Assignment - Your answer must repeat all of the entries word for word, without any images.

------

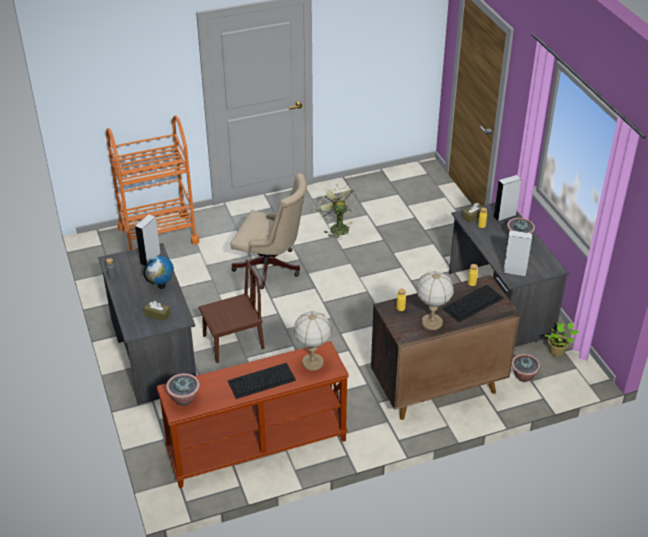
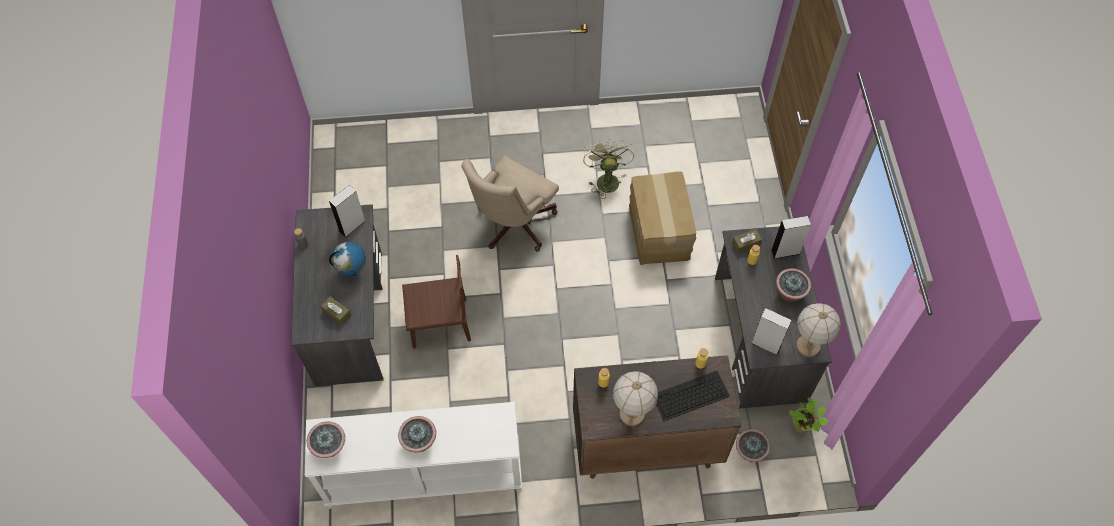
camera: 15 degrees right, 20 degrees up
(158, 235) = (400, 146): orange cart -> none
(257, 448) = (424, 476): brown console table -> white console table
(261, 381) = (419, 442): keyboard -> potted plant
(271, 268) = (512, 225): beige office chair -> beige office chair turned 90 degrees clockwise
(312, 362) = (484, 429): table lamp -> table lamp (807, 346)
(393, 252) = (660, 231): none -> cardboard box

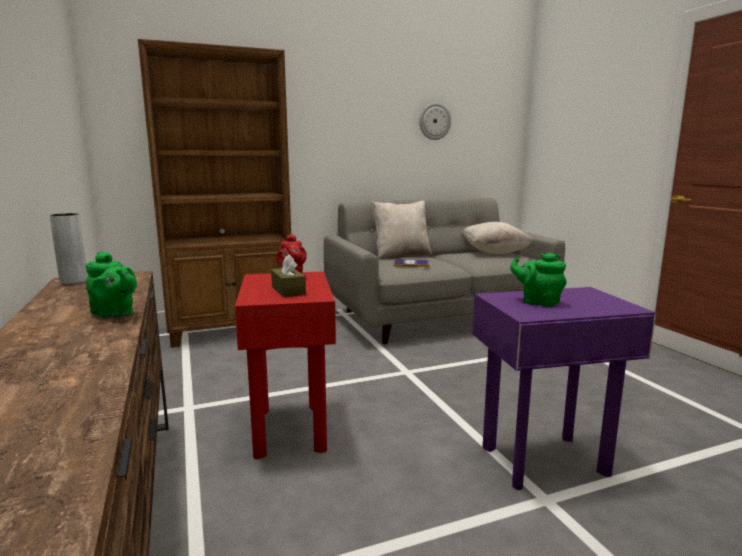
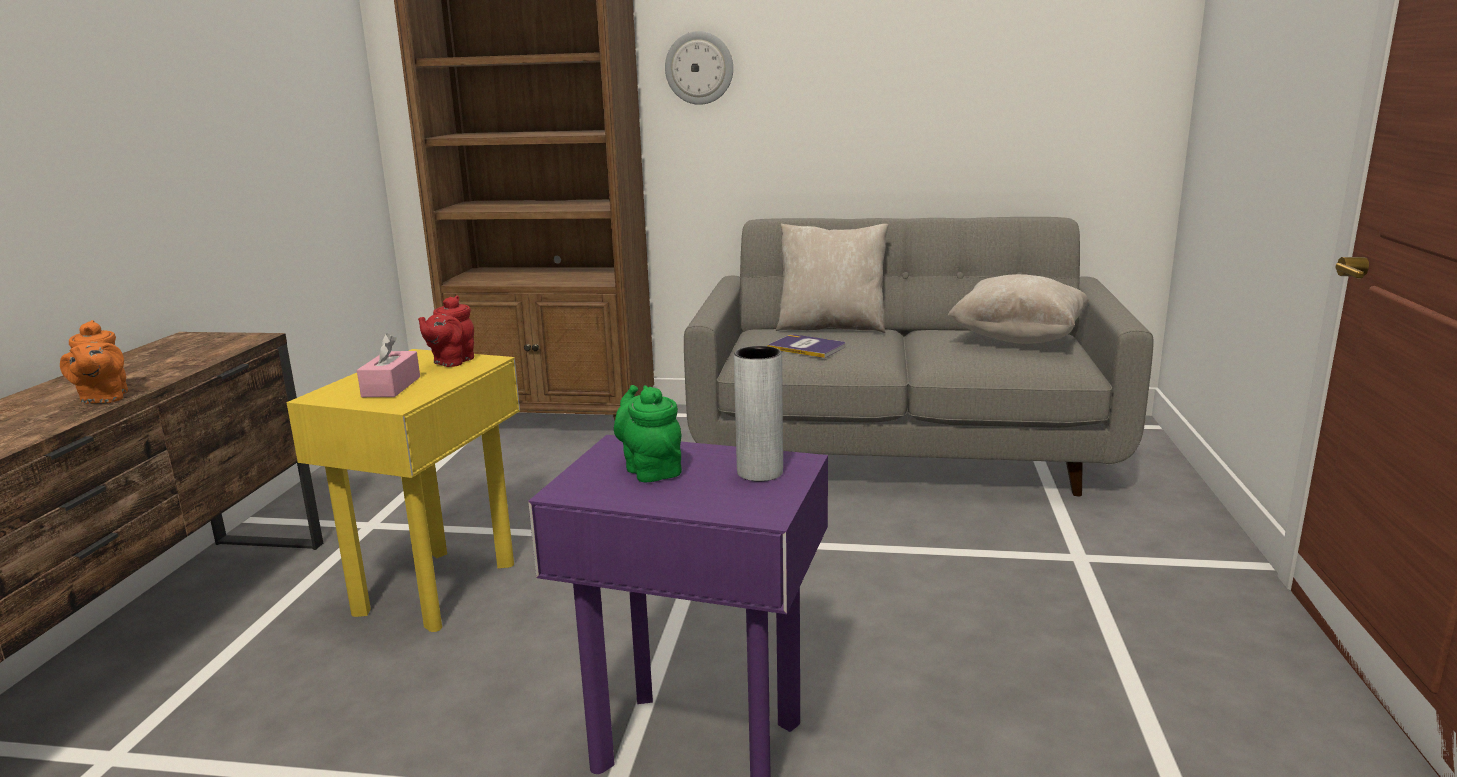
camera: 30 degrees right, 5 degrees up
(74, 281) = (180, 341): grey vase -> grey vase (760, 472)
(114, 314) = (103, 398): green teapot -> orange teapot
(288, 290) = (391, 387): brown tissue box -> pink tissue box
(291, 429) = (438, 588): red side table -> yellow side table
(434, 121) = (954, 59): wall clock -> wall clock (699, 68)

------

The completed task -
camera: 15 degrees right, 20 degrees up
(158, 235) = (400, 146): orange cart -> none
(257, 448) = (424, 476): brown console table -> white console table
(261, 381) = (419, 442): keyboard -> potted plant
(271, 268) = (512, 225): beige office chair -> beige office chair turned 90 degrees clockwise
(312, 362) = (484, 429): table lamp -> table lamp (807, 346)
(393, 252) = (660, 231): none -> cardboard box

camera: 30 degrees right, 5 degrees up
(74, 281) = (180, 341): grey vase -> grey vase (760, 472)
(114, 314) = (103, 398): green teapot -> orange teapot
(288, 290) = (391, 387): brown tissue box -> pink tissue box
(291, 429) = (438, 588): red side table -> yellow side table
(434, 121) = (954, 59): wall clock -> wall clock (699, 68)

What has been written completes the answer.